The first thing that came to mind when I thought about this was the idea of Netflix streaming as the new Direct-to-DVD. Producers have toyed with this kind of thing before, producing “webisodes” and extra content that can be recycled at a later date, but it’s never really amounted to much. With the exception of Dr. Horrible’s Sing-Along Blog, The Guild and, arguably, Sanctuary, web-exclusive programming is mostly seen as additive to a viewing experience, not essential to (or replacing). Partially, I think this is because of producers’ attitude towards what they’re putting online, which is usually off-cuts of the stuff that makes it into the TV episodes, or some kind of weird long-form advertisement for whatever sponsor put up the money to make it in the first place (I’m looking at you, Parks & Recreation and Warehouse 13. My, those are nice cars, aren’t they?).
The “gamechanger” in this deal – to use the term that Fox Filmed Entertainment used in the announcement – is two-fold. Firstly, by paying for the exclusive rights, the studios can create the content without any (or minimal) cost to themselves, and secondly, the Netflix brand offers some level of credibility and legitimacy that “regular” web-content, for whatever reason, has lacked up until this point (It also means that the studios don’t have to worry about distribution or promotion; that’s pretty much all on Netflix). It’s the television model, only without the restrictions that television offers. If Netflix can make the financial side of things work, it really does open up an interesting new model for studios to create serialized programming.
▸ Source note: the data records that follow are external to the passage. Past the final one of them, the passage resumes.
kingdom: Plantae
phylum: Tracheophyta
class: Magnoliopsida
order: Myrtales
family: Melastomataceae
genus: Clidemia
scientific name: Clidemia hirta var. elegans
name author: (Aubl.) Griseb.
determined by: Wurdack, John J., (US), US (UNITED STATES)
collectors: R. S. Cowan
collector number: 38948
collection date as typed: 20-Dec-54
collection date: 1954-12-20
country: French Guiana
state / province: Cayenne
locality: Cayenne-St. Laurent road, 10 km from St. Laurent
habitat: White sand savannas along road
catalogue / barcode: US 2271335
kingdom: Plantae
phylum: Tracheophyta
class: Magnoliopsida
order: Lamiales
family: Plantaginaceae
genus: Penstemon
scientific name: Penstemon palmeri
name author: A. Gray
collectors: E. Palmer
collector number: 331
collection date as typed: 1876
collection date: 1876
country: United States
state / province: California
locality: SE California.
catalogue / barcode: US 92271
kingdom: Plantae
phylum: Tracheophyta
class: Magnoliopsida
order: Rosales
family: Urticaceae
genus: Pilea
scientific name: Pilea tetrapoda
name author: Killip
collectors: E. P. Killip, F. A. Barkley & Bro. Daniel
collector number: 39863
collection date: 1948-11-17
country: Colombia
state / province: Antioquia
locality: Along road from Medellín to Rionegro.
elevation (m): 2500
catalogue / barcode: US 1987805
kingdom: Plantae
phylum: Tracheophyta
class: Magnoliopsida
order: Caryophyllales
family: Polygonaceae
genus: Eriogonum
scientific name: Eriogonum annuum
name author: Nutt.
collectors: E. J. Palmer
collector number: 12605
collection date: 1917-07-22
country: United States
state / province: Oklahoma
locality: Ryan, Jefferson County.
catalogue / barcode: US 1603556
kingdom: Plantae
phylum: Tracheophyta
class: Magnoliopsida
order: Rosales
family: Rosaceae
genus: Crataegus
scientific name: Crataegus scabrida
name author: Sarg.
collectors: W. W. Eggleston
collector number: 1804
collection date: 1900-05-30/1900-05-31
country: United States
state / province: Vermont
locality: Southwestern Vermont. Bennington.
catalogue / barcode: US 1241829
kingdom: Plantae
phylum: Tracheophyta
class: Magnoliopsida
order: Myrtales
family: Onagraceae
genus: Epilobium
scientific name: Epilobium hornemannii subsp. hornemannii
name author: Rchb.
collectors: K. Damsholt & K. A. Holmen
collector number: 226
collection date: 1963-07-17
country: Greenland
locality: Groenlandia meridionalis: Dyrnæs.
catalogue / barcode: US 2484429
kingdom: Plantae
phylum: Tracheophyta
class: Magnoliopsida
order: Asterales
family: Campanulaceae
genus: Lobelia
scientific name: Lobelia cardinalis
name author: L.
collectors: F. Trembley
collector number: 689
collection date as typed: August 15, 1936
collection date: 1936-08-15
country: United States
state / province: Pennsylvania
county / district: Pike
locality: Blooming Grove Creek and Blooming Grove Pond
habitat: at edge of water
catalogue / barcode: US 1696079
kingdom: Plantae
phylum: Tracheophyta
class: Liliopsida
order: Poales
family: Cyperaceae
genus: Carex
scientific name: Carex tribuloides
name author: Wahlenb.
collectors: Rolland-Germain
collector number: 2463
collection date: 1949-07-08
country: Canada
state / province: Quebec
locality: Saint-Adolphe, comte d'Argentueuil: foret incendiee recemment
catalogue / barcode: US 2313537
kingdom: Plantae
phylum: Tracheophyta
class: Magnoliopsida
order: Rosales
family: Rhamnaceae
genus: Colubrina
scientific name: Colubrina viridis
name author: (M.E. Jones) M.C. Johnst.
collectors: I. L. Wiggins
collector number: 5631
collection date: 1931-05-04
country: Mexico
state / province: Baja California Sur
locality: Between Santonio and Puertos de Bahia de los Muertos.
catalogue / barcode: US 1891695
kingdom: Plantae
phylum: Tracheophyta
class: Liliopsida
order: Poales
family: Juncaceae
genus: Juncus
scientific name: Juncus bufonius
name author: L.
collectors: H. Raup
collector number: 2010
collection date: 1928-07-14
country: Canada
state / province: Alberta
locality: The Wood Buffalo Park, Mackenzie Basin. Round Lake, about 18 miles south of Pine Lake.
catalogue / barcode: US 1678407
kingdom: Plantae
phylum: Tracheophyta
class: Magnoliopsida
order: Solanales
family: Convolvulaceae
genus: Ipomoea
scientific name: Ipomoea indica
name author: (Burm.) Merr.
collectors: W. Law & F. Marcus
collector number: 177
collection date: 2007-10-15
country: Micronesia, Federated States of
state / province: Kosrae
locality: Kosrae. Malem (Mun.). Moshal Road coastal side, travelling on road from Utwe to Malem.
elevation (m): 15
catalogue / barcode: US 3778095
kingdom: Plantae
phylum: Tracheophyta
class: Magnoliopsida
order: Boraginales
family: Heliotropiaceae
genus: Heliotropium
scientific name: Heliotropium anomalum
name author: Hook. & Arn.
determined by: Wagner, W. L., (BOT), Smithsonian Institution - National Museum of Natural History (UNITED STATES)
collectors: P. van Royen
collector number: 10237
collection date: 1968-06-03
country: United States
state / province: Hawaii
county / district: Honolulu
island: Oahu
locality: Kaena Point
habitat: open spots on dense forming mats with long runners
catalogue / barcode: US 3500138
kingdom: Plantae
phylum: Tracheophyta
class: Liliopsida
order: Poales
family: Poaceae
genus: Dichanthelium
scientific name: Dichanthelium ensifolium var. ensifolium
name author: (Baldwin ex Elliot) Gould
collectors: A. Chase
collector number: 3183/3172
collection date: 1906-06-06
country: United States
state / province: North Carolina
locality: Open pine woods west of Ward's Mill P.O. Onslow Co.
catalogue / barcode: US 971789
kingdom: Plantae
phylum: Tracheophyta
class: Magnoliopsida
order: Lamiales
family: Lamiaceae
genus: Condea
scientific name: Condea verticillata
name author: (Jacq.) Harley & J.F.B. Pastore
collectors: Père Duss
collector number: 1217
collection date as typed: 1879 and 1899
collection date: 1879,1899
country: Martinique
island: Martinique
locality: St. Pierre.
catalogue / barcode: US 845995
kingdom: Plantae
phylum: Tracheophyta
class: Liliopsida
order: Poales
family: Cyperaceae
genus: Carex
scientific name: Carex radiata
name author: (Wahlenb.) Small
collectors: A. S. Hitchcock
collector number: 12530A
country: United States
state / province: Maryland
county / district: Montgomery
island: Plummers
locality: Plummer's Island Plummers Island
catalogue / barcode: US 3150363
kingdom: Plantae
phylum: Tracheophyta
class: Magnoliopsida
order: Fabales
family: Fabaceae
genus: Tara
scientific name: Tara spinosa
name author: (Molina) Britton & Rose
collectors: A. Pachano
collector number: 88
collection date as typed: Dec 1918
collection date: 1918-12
(A random thought: Could shows that are currently on television have Netflix-only spin-offs or additions, timed to the television schedule, with this plan? What if 20th Century Fox wanted to take Angela and Hodgins and put them in their own mini-series for Netflix during a Bones season, for example? Or release “director’s cut”s of episodes of regular programming through Netflix?)
it remains to be seen – and will remain to be seen, until 2013 when the new Arrested Development episodes debut – how successful this partnership will be for both sides, and whether or not it’ll change the way that television producers consider the internet as a delivery mechanism. I’ve hoped for this kind of sea-change before, when All My Children and One Life To Live were licensed as web-series after being cancelled on broadcast television, but that seemed to stall out worryingly quickly. Can the internet become the new television? And if so, is this Netflix/Arrested Development deal the way to convince people of that fact?